"Siz ciddi misiniz?"
Minho inanamazca onlara bakıyordu. Cidden saçma sapan bir halüsinasyon olduğunu mu düşünüyorlardı?
"Minho bak çok fazla ateşin vardı ve havale ge-"
"Siz ciddisiniz! Cidden sizce yalan mı söylüyorum?! Onu gördüm Jisung, ona sarıldım!"
Chan, yorgun bedenin daha çok bağırıp, kendini yormasına izin veremezdi.

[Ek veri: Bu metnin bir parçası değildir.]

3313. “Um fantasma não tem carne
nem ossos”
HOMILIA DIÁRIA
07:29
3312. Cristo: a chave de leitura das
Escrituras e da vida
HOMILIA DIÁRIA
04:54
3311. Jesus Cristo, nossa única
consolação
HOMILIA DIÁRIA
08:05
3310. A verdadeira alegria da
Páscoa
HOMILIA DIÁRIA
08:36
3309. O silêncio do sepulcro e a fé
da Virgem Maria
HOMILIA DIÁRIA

"Minho sakinleş. Derin nefesler al. Sana inanıyorum tamam mı? Biraz uzan ve sakinleş"
Siyah saçlı, büyük olanın dedikleriyle biraz sakinleşse de uzanmayı kabul etmemişti.
"Minho, dinlenmen gerekiyor. Doktorun dediklerini unuttun mu?"
Siyah saçlı koltuğa oturmuş, boş bir ifadeyle yeri izliyordu. Ne olursa olsun Minho, Seungmin'i görmüştü. Ona dokunmuş, sarılmış ve hissetmişti. Küçük olanın sıcak ellerini avuçlarında hissetmişti. Bu nasıl halüsinasyon ya da hayal ürünü olabilirdi ki?
"Sana ne dedi?"
Hyunjin konuştuğunda Jisung kaşlarını çatarak ona dönmüştü Minho ise şaşkınca. Jisung, umutlanmasını istemiyordu. Evet, belki gerçekten Seungmin'i görmüştü ama bu sadece bir ihtimaldi. Hyunjin ise olanları ve konuştuklarını merak ediyordu.
"Çok konuşmadık... Sarıldık, ona gitmemesini söyledim... Ama o Hyunjin'e yazdıktan sonra gitti"
"Şerefsize bak"
Hyunjin'in kısık sesle küfretmesi ile Minho hızlıca başını ona çevirdi.
"Özür dilerim ama seni sarhoş bir şekilde orada bıraktı"
"Hayır Hyunjin o oradan bir yerden izliyordu. Biliyorum "
Hyunjin derin bir nefes aldı. Umarım öyledir diye içinden geçiriyordu sadece.
"Seungmin konusunda daha fazla konuşmak sadece bizi üzecek Minho. Onu bir daha görüp görmeyeceğimiz bile belli değil"
Minho dişlerini sıktı ister istemez. Seungmin'i bir daha görememe düşüncesi kalbine aynı bir hançer gibi saplanmıştı. Onu tekrar kaybedecek miydi?
Ya belki hayat onlara bir şans daha verdiyse? Sırf belirsizlik yüzünden çabalamadan bırakacak mıydı? Kafasında dolaşan düşüncelere karşı kafasını olumsuzca iki yana salladı.
Hayır kaybetmeyecekti.
"Koskoca Londra' da Seungmin'i bulanayız Minho. "
O istemedikçe bulamayız
...
"Bay Lee! Bugün buraya geleceğinizi bilmiyorduk"
Minho ona samimi bir tebessüm kondurmuş, ardından selam vermişti arkadaşına. Kesinlikle bu şehrin en sevdiği şeylerden biri olan bu minik kafe onu birkaç gündür olan durgun haline neşe katmıştı.
"Nasılsın Jae?"
Sarı saçlı kafasını kaşıdı somurtarak.
"Bay Lee tam olarak iki buçuk haftadır yanıma gelmiyor ve telefonlarımı da açmıyor. Bu yüzden çok mutsuzum."
"Özü-"
"Ayrıca onu sanki 36 kere aramamışım gibi üç gün sonra sadece bir 'iyiyim' mesajı atıp kayboldu"
Minho hızlı hızlı konuşan arkadaşına karşı dudaklarını birbirine bastırdı.
"Gerçekten özür dilerim... Şu iki hafta pek iyi geçmedi."